- **Aim**: Could you copy out, word for word, the part of the entries that starts at the line containing "family: Caprifoliaceae" and runs through the end of the entries, with both ends included and the pictures left out?

- **Excerpted data**:
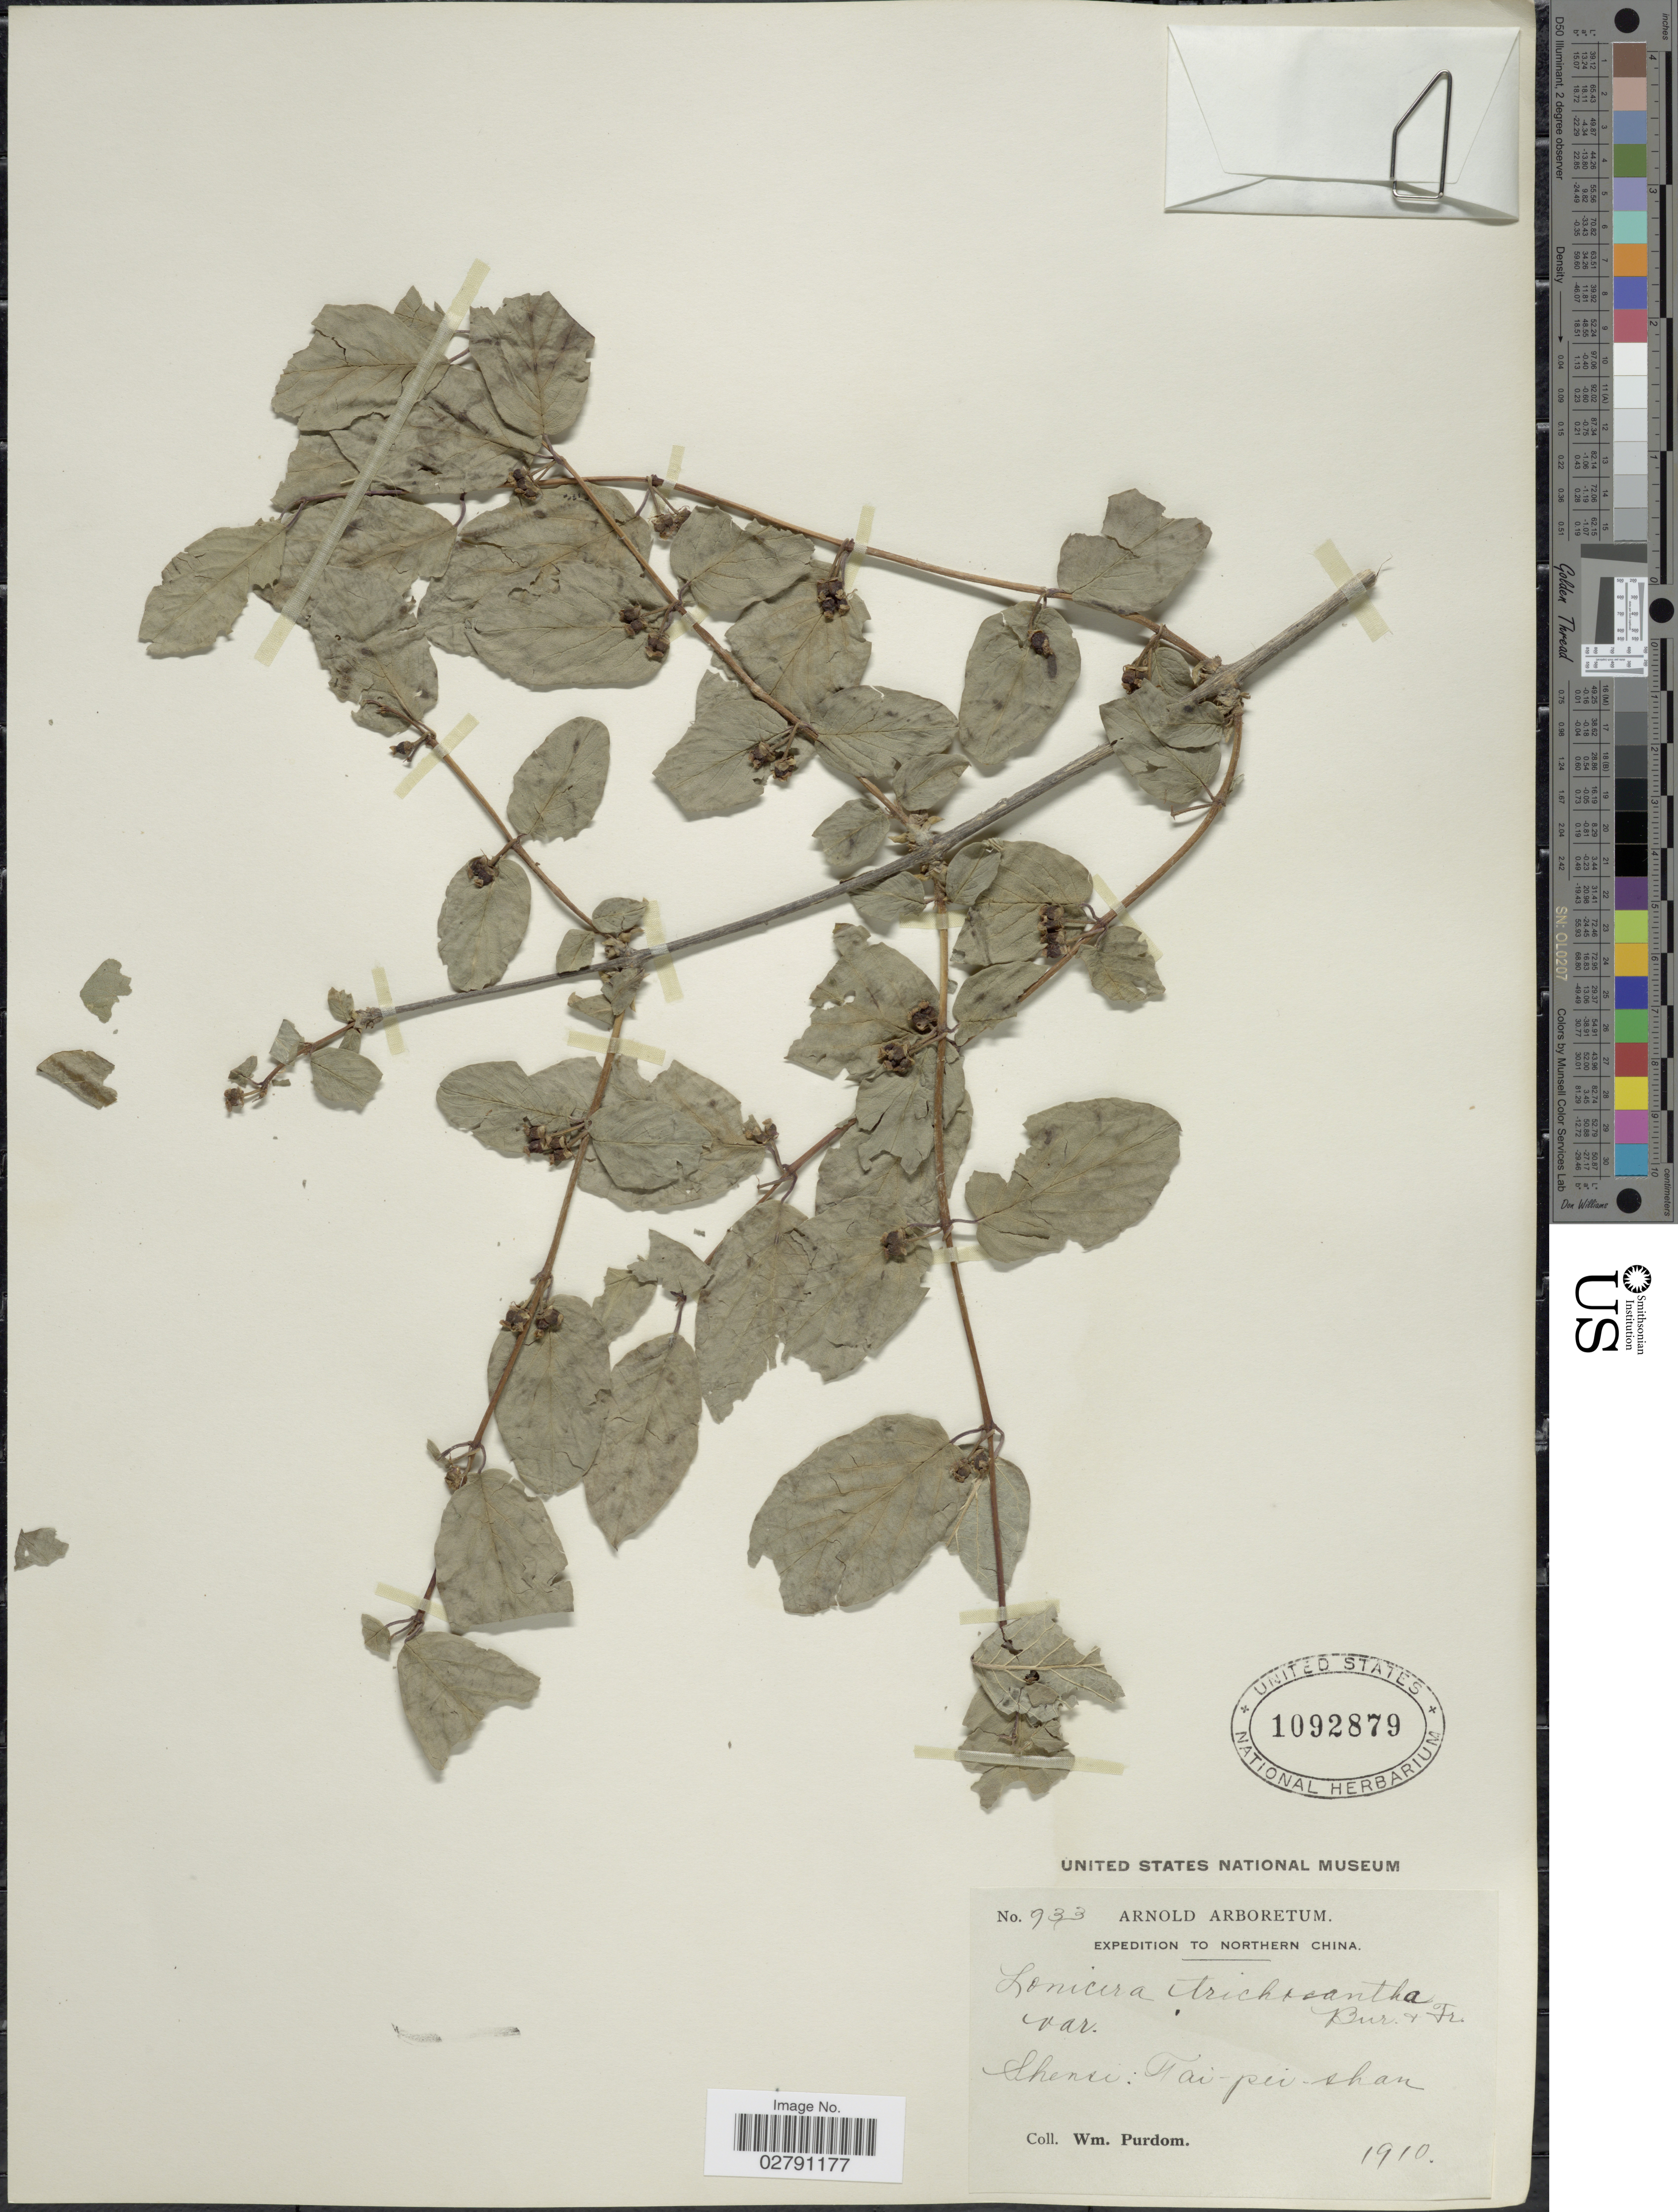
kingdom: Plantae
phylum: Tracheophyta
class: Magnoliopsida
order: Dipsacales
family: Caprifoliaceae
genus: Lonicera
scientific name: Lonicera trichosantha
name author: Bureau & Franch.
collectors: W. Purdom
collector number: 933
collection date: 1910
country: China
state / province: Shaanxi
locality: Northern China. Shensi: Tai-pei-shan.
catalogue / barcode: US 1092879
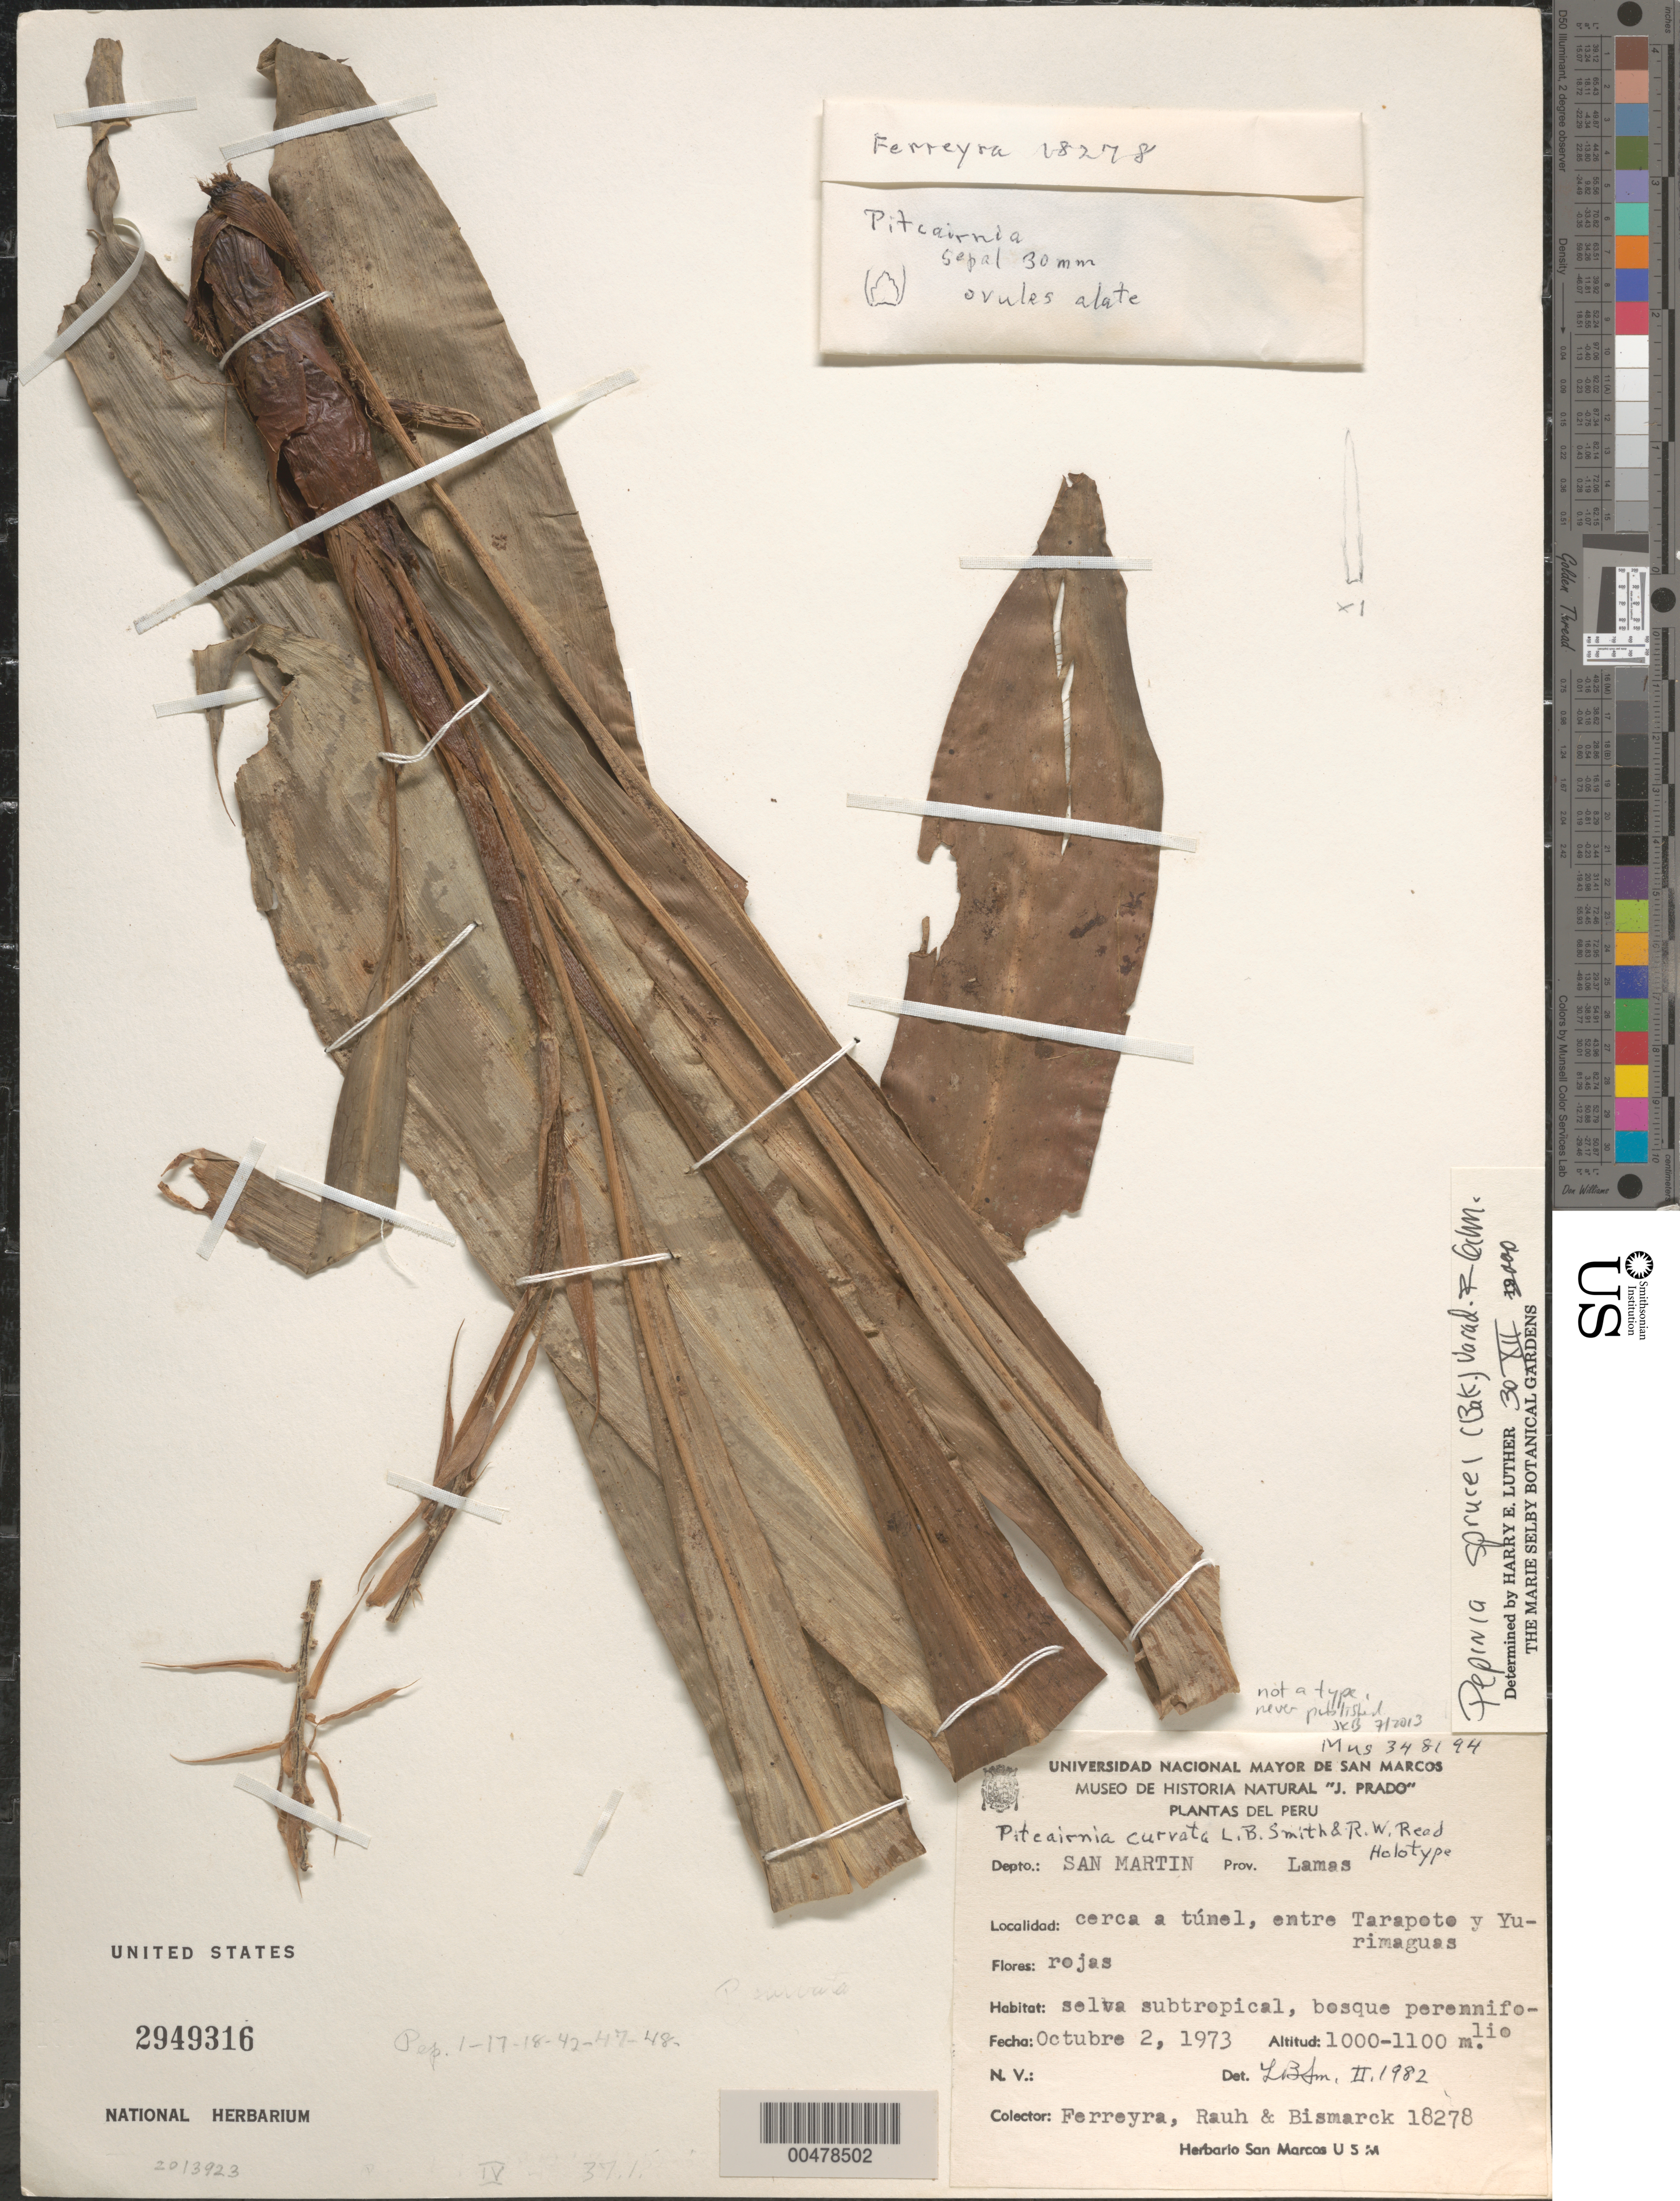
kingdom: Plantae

- **Correct result**:
family: Caprifoliaceae
genus: Lonicera
scientific name: Lonicera trichosantha
name author: Bureau & Franch.
collectors: W. Purdom
collector number: 933
collection date: 1910
country: China
state / province: Shaanxi
locality: Northern China. Shensi: Tai-pei-shan.
catalogue / barcode: US 1092879
kingdom: Plantae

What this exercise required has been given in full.